Wal-Mart takes on the World Mini-case
Just like China, India also host for cheaper laborers in the international market (O’Meara, 2003). Actually, labor cost of Asian countries is relatively cheaper as compared to other regions. Given the nature of Wal-Mart for giving premium on strategies that would further minimize its operational costs, India would serve as a great choice from the list of potential host countries for the Giant Retailer. Although for the past few years, the wage rate of Indian workers have increased, but relatively to other countries, Indian workers still one of the cheapest laborers around the globe.
This cheap labor cost of Indian workers will provide enough room for Wal-Mart to further increase their profit. Another good thing on the condition of the Indian market for the entry of Wal-Mart would be the large potential market that waits for Wal-Mart which nearly reaches 1. 2 billion. There is a great possibility of making tremendous amount of profit if Wal-Mart will be able to penetrate this said potential volume of customers. The number of customer is directly proportional to the total revenue of a given company; therefore, profitability of Wal-Mart will surely improve after successfully penetrating the Indian market.
It was also identified that India ranked 3rd on the list of countries in terms of purchasing power of consumers. Therefore, this only guarantee the success of Wal-Mart since people have enough money to buy products to Wal-Mart on a larger scale as compared to other countries wherein consumer spending is limited due to low purchasing power of consumers in the market. Interest rate on borrowing in India is currently low as compared to other nations. This is one way of the Indian government to attract more foreign investors to invest into their economy in the early 2000s.
In this regard, financial problems would not hinder Wal-Mart from successfully penetrating the Indian market since they can easily borrow funds to financial institutions in India. On the other hand, some economists says that the policy of the Indian government for requiring foreign investors to make partnership first to Indian companies before they can enter into their economy would just cut the potential profit of Wal-Mart since the latter would have to share its total profit to an Indian-based firm (O’Connor, 2007). It’s like, using an Indian-based firm as a passport for Wal-Mart to make business in India.
Well, to some extent I agree to that statement of economists regarding the possible depreciation of Wal-Mart’s potential profit in India with the presence of such policy from the India government. But Wal-Mart can still utilize the said government policy to their own advantage since the Giant retailer would have an easy access on market information of India through the guidance of their domestic partner. Moreover, the resources of their domestic partner will further improve the scope of Wal-Mart’s operation and they do not have to spend much in establishing new stores since Wal-Mart can just use the existing stores of their domestic partner.

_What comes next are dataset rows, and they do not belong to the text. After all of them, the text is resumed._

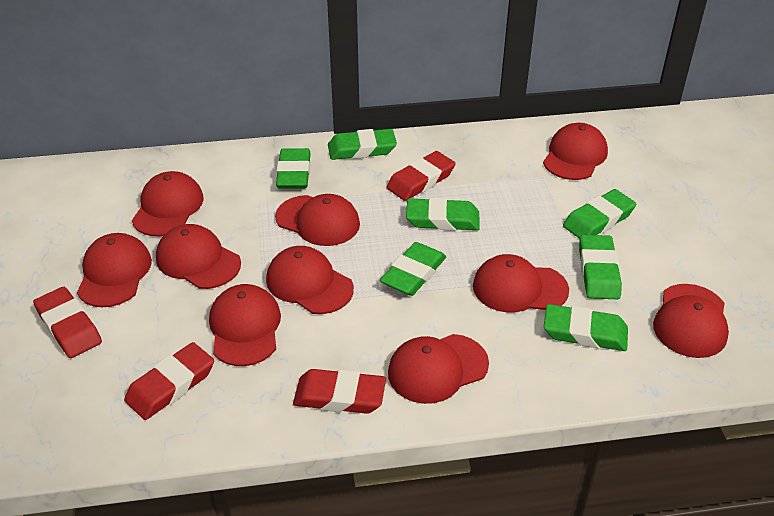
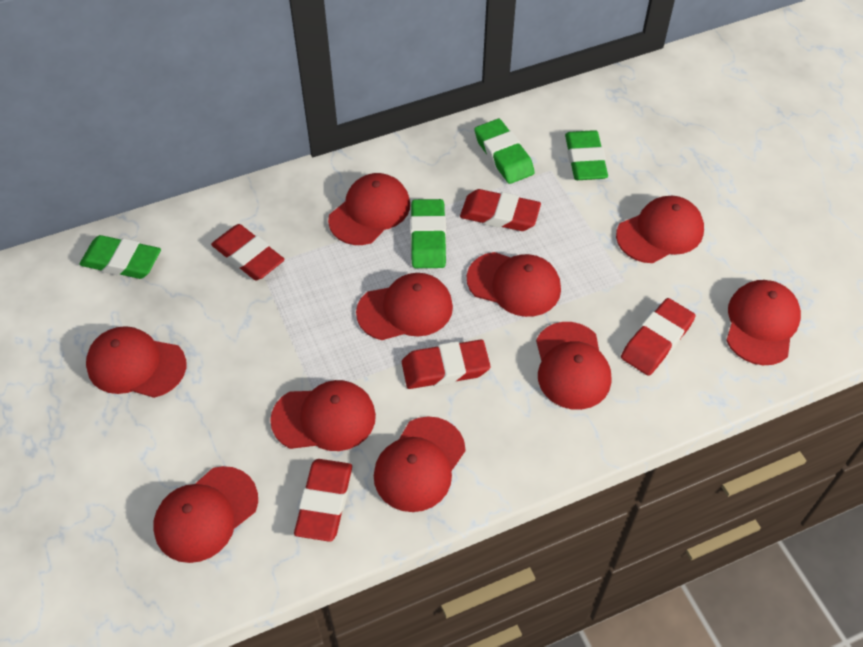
green eraser: [276,148,311,189] [328,129,397,160] [380,242,446,296] [406,198,480,231] [544,304,628,351] [563,189,636,239] [579,235,622,299] = 7 -> [79,235,161,279] [410,199,446,268] [474,119,535,184] [565,130,608,180] = 4
red eraser: [33,287,102,358] [124,342,214,420] [293,369,386,414] [387,151,455,201] = 4 -> [211,224,284,280] [294,459,352,542] [402,340,490,389] [460,189,541,231] [621,298,695,376] = 5

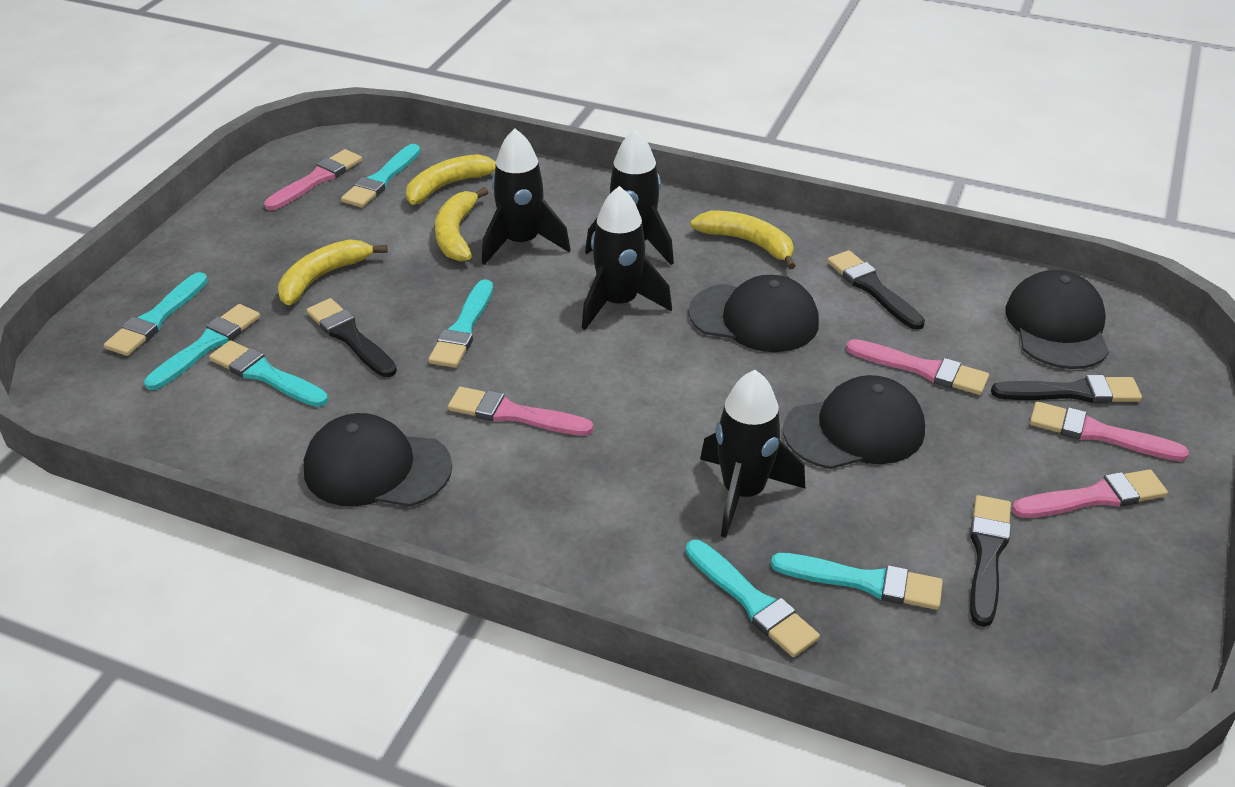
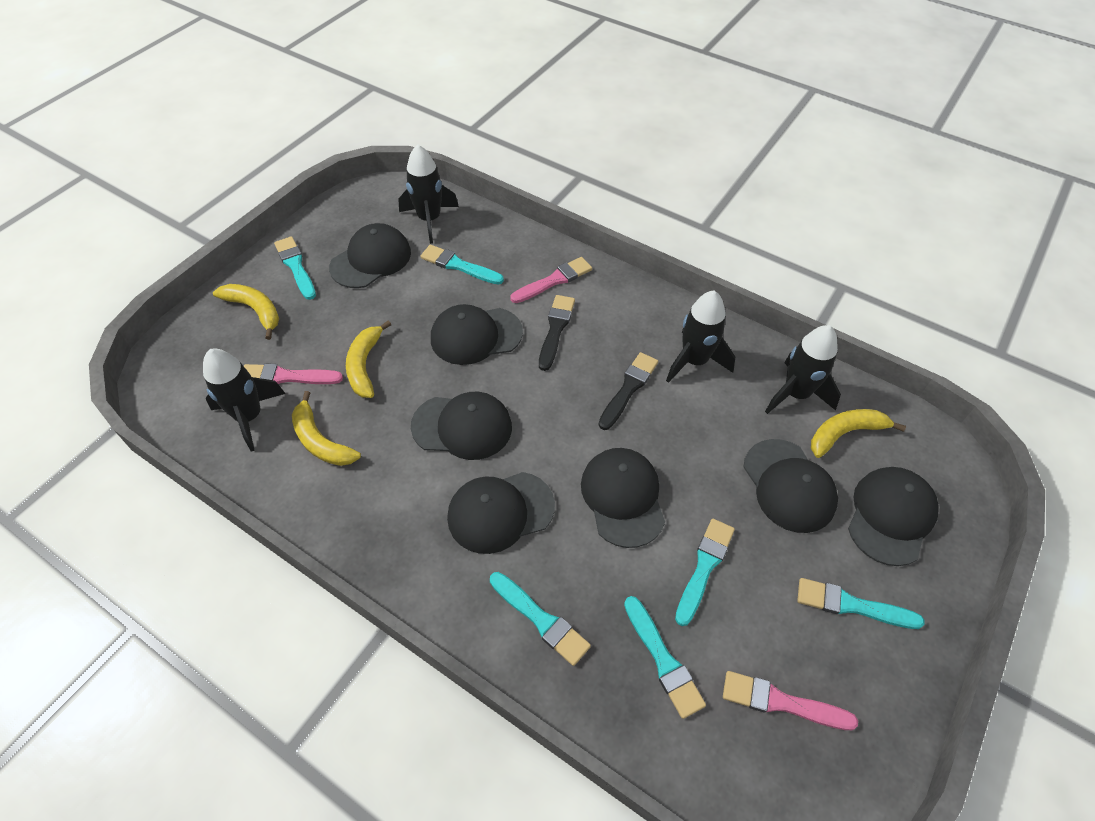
black brush: [306,298,397,377] [827,250,925,330] [970,495,1011,627] [991,375,1142,403] = 4 -> [539,295,575,371] [598,352,658,430] = 2
black cap: [304,413,452,507] [689,275,819,352] [783,375,925,469] [1005,270,1109,369] = 4 -> [329,223,411,288] [411,392,512,460] [431,304,523,365] [447,472,555,554] [581,448,665,548] [744,439,838,533] [848,467,939,566] = 7
pink brush: [264,149,362,210] [448,387,594,436] [846,339,989,395] [1012,469,1168,518] [1030,402,1189,461] = 5 -> [244,363,343,384] [510,257,592,303] [723,671,858,730] = 3
turquoise brush: [104,272,208,356] [144,304,260,390] [209,340,328,407] [341,144,421,208] [428,279,493,368] [686,540,820,657] [771,553,943,610] = 7 -> [274,236,316,300] [420,245,504,285] [490,572,591,666] [624,596,706,719] [675,519,735,626] [797,578,924,629] = 6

In the long run, both Wal-Mart and its domestic partner will benefit to the said collaboration since they will integrate all the resources that they have which eventually boost the performance of their respective companies. Based from this benefit, I believe that the said policy of the Indian government will only provide sustainable development not only to foreign investors like Wal-Mart but also to Indian-based companies that will make partnership with foreign-based companies.